I have had such luck finding great 'free' patterns online. It took more of a search to find patterns for slipper 'socks' that don't require a heel turn. I'm not a very experienced knitter and I haven't mastered the heel turn, yet. But I found a couple adorable (and not so difficult) patterns for tube socks that work quite well. This one "Soxie's Patriotic Spirals" is a joy to work on. Obviously I am not using the Bernat yarn for this project. My grandnephews are little manly men and require a more 'manly' yarn. The red is Lion Brand Yarn wool-ease, and the other is a leftover without label. I really need to keep better records!

And from the top photo you will see I made a pair of the traditional basic slipper that all new knitters are required to make. It is still fun to whip them out in a couple hours. A big pompom and they're good to go. Here's the pattern as old as time:

My Grandmother's Slippers
Size: Adjustable (children to adult)
Materials: About 150 yards each of 2 colors of worsted weight yarn (Color A and Color B).
Size 8 needles
Pompom maker
Tapestry needle
Gauge: 7 sts=2 inches, 6 rows (3 ridges) = 1 inch in garter stitch on size 8 needles
Slipper (make 2)
With 1 strand Color A held together with 1 strand Color B, cast on 29.

Foot portion:
Row 1: Knit 9, purl 1, knit 9, purl 1, knit 9.
Row 2: Knit across.
Repeat these 2 rows until garter stitch portion measures approx. 4-5 inches for children; 7-8 inches for adults.

Begin ribbed toe portion:
Row 1: Knit 1, purl 1, rep from * across.
Row 2: Knit the knit stitches and purl the purl stitches as they face you to form knit 1, purl 1 ribbing.
Repeat last row until ribbed portion measures approx. 2 inches for children, 3-4 inches for adults or until measurement of piece from beginning is 1/2 inch less than total foot length.

On last row of ribbing, decrease one stitch so there are 28 stitches remaining.

For pointy-toe version:
Decrease for toe: *Knit two together, rep from * across (14)
Next row: Purl across (14)
Next row: *Knit 2 together, rep. from * across (7)
Next row: Purl across (7)

For round-toe version:
Decrease for toe: *Knit 2 together, rep. from * across (14)
Cut yarn, leaving tail long enough for sewing toe seam. Gather remaining stitches together by running yarn through stitches on tapestry needle and pulling tight to close toe, then sew toe seam until you reach the garter stitch portion. Finish off and weave in ends. With separate length of yarn sew up heel seam.

If desired, make 2 large, fluffy pompoms, using both colors together and attach to top of slipper.

The baby spiral socks in the top photo (center) knit in multicolored yarn, took some getting used to. I never did memorize the pattern and I used double pointed needles in a size 3, and this was my first double pointed -- more than two-needle project ever! So I'm quite pleased with them.

The pattern, Juanita's knit booty pattern, I truly enjoyed making, but they ended in a bit of disappointment because the top needs more stretch to it or no one can get their foot in it!
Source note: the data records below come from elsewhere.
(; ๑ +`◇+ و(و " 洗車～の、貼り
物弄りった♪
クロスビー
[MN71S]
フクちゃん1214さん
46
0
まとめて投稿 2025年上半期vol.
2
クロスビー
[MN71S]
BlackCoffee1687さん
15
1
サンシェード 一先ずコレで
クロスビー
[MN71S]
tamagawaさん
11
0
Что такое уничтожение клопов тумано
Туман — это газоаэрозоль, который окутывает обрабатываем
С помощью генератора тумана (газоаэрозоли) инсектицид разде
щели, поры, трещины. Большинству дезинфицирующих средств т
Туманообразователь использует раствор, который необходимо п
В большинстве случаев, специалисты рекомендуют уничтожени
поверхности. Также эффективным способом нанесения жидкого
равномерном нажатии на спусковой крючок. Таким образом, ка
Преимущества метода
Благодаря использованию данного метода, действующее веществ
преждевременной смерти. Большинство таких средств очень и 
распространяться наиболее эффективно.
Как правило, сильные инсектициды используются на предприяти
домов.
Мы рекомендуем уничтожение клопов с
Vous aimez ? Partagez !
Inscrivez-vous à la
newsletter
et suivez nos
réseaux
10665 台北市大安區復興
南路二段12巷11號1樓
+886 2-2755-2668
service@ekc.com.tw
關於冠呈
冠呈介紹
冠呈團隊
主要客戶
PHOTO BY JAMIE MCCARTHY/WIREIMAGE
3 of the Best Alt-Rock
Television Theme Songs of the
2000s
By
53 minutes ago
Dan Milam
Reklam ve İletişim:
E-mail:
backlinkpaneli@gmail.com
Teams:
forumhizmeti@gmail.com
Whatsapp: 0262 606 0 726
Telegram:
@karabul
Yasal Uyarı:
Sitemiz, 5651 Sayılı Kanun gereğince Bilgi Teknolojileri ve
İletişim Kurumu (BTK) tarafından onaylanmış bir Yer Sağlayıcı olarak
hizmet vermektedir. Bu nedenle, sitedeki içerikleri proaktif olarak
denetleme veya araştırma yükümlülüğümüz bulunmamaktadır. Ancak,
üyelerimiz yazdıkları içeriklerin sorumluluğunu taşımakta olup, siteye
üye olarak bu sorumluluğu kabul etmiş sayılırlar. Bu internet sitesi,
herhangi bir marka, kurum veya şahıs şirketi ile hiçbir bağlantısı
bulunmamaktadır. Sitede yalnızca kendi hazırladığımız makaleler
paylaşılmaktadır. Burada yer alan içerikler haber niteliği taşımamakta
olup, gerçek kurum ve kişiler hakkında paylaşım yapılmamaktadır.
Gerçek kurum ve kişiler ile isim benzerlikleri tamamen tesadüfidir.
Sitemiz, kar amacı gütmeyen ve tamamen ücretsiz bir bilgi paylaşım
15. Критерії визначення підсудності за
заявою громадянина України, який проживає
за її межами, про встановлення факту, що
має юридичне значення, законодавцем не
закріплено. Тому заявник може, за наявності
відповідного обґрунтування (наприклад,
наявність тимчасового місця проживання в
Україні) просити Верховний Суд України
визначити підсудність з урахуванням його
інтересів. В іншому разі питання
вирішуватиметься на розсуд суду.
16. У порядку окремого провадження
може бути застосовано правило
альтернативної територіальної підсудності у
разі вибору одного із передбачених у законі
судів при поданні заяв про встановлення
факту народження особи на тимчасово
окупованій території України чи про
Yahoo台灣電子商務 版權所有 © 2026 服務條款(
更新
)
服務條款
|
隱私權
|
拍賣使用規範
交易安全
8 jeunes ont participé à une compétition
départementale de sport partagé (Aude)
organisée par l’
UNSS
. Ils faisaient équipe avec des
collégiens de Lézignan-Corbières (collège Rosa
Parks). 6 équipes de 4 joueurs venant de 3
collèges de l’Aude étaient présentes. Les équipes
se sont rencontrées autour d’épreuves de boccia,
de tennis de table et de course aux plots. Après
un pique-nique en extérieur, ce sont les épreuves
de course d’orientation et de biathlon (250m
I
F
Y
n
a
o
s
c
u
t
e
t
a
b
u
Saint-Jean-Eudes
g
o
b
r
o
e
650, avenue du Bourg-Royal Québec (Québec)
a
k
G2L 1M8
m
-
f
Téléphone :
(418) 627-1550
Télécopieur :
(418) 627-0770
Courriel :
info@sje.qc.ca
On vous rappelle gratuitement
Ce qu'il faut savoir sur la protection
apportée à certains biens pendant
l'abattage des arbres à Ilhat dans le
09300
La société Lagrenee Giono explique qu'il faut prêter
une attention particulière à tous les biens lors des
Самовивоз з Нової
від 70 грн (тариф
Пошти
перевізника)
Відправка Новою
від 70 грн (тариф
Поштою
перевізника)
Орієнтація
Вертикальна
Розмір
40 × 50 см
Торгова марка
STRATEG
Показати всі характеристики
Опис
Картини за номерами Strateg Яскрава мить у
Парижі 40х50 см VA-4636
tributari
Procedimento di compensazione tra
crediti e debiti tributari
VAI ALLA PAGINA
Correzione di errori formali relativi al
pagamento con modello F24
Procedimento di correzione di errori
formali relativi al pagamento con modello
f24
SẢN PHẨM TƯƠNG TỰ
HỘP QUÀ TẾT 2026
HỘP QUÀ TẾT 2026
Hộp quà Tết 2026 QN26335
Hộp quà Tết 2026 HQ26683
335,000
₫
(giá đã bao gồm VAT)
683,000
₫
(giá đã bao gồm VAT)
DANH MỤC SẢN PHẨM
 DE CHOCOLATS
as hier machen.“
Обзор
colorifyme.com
I thought about putting in a zipper! But it is a fun two-needle pattern that could be made on double pointed needles by someone smarter than me. It has turned into my "Cinderella slipper". I take it to friends and loved ones and have them try it on. If they can get their foot in it -- it is theirs! I hate to unravel or admit defeat.

More than you ever wanted to know about yarn and slippers, I bet.